Should we, asked Russell, continue to assume that assimilation is a good thing and our desired end goal? And, if not, “how do we get all these ethnic groups to get to be good Americans?”

“Assimilation constantly changes,” said Kotkin. You need look no further than to Barack Obama—“the shift in who’s the hero, who are cultural icons”—to know that assimilation is no longer about Anglo-Saxon values.

Russell confessed that he’s not sure he’d like to live in a post-immigrant Los Angeles; wouldn’t it be boring?

Myers said that a post-immigrant California may be a little more boring—and will definitely be older than it is today. But a post-immigrant Los Angeles will still be a border city with a diverse set of influences; it’s not going to disappear, like a Little Italy. Mexicans, unlike Italians, are still going to continue to come—just in smaller numbers.

Los Angeles will maintain its immigrant feel, added Mora, because of our proximity to Mexico—and because the U.S.-Mexico border has one of the sharpest wage differences of any border in the world. And, if the economic situation in Los Angeles improves, immigrants from all over the world will seek it out once again.

In the question-and-answer session, an audience member asked what the panelists would offer as suggestions for improving L.A. in the coming years.

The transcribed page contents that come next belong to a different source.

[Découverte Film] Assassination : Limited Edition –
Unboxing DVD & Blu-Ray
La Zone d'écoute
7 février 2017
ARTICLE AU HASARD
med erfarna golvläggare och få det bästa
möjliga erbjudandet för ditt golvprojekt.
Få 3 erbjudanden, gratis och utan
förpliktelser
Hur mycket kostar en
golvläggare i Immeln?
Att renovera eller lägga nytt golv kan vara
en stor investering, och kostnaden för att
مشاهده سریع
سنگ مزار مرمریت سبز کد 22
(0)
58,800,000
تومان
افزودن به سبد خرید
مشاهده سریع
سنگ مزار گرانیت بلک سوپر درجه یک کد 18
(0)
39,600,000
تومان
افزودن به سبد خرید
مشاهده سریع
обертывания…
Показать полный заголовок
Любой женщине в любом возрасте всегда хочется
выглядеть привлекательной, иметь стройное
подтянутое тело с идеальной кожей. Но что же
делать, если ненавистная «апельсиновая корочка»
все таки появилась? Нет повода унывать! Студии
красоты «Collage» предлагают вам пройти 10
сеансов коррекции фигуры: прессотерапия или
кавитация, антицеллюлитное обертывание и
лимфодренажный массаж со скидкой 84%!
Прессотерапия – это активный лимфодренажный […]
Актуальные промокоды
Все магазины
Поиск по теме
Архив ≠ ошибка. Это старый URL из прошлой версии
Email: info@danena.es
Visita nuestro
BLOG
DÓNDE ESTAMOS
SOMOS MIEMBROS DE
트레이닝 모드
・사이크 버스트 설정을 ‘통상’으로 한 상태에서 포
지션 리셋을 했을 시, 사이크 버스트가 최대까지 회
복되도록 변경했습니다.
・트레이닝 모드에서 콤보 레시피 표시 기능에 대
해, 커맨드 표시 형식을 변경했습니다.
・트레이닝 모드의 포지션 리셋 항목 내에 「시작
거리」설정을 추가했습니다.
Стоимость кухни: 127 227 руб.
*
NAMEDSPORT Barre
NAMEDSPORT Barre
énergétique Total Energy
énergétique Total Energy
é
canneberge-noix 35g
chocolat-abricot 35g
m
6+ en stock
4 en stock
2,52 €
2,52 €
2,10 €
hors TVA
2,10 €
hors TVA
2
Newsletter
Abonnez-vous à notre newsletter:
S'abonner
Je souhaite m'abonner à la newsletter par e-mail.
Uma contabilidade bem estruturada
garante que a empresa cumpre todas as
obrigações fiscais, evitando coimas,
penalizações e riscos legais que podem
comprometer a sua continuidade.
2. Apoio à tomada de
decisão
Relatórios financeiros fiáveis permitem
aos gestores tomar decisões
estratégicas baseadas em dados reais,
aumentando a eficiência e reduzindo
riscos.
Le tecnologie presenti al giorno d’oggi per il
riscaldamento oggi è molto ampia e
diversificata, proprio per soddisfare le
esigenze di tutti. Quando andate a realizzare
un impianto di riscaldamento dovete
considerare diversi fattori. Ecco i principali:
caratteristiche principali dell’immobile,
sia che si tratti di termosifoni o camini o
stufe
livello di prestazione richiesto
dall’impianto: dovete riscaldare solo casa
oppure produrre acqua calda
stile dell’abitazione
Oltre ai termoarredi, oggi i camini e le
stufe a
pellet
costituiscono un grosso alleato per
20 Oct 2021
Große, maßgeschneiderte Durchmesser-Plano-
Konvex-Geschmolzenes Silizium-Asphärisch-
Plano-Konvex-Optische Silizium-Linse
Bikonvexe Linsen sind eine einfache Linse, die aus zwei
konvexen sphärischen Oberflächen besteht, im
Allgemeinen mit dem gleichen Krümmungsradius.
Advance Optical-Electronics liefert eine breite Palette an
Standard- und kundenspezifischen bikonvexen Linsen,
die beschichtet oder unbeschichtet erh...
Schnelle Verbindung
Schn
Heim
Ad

Myers said that the city is already getting better, but the positive change can be accelerated—as long as we understand that the city is never going to be like it was before. “If we try to go back to before, we fail,” he said. We need to be able to articulate how the city has changed in order to get people to rally around it.

Kotkin said that the answer lies in focusing on economic growth—especially growing science, technology, engineering, and math jobs, where we’re currently below the national average.

Mora said that revising Proposition 13 has to be part of the equation at some level—at the very least ensuring that corporations and business interests don’t keep taking undue advantage of it.